THOUSANDS of offshore workers stand to share in a £100m windfall - after a landmark Court of Appeal ruling yesterday on the definition of a ship.
The judgement means all oil rig workers will now be classed as seafarers and will not be liable to pay tax on income earned before 1998.
About 20,000 oil workers nationally, including an estimated 2,000 from the North-East, are expected to benefit from the ruling, entitling them to 100 per cent tax rebates or an exemption from tax demands.
The case had been brought to settle an anomaly over jack-up oil rigs, which are towed into position and then jacked up on legs which reach to the seabed.
The Inland Revenue had claimed that as the jack-up rigs did not actually float they could not be classed as ships and so the workers could not be considered as seafarers.
But Mr Justice Carnwath, sitting in the Court of Appeal, ruled that the rigs had the principal characteristics of ships and so the workers were entitled to the same tax concessions as seafarers.
The test case had been brought by North Sea workers James Perks, David Newrick and James Grainger, who were all employed on jack-up rigs. Silas Taylor, the solicitor representing the three workers, said: "We are absolutely delighted by this ruling, which will enable all Britons working on sea-based rigs to claim tax concessions.
"The result has been that the courts have now recognised jack-up rigs as ships, which could have other legal implications in the industry."
The General Commissioners, who rule on tax disputes with the Inland Revenue, had decided at earlier hearings that the men were seafarers and were entitled to the concessions.
But the Inland Revenue had taken the case to the High Court, where Mr Justice Ferris ruled in their favour, deciding that the jack-up rigs were not ships.
Following that judgement, North Sea workers set up a fighting fund to take the case to the Court of Appeal, which produced yesterday's ruling.
The Inland Revenue said it was still considering the implications of the judgement but would not be appealing to the House of Lords.
Mr Justice Carnwath, giving yesterday's decision, said the court had been asked to rule on whether the earnings were from "employment as a seafarer", which would exempt them from tax on work undertaken outside the UK.
He said "employment as a seafarer" was defined as "performance of duties on a ship", but the relevant legislation left the word "ship" undefined.
Mr Justice Carnwath said in his judgment: "The primary definition of 'ship' in the Oxford English Dictionary is 'a large seagoing vessel'. Both characteristics were undoubtedly fulfilled by the rigs in this case."
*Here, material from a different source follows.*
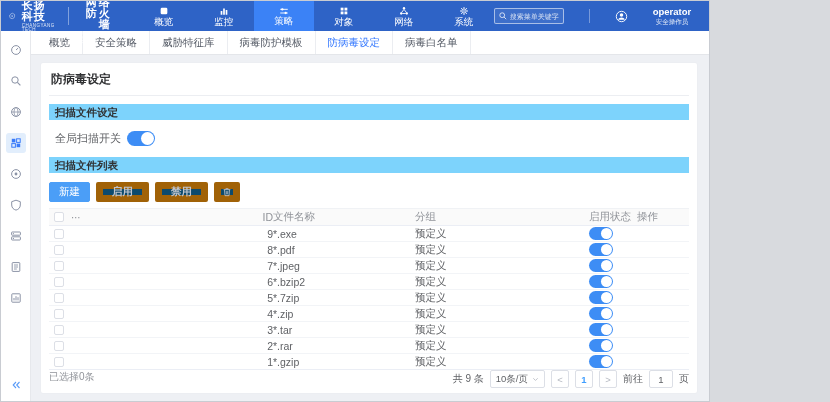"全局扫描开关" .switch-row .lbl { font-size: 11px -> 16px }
Aleyn Jordan, an accountant involved in the case, said the anomaly dated back to attempts by Governments in the late 1970s to find the manpower for North Sea oil exploration. Workers on drill ships were given tax concessions but the Inland Revenue refused to extend this to jack-up rigs.
He said: "The ruling today has shown that this was a load of nonsense because they work in the same manner as semi-submersibles."
A change in the law on concessions in 1998 means the ruling only applies to tax claims made before that date.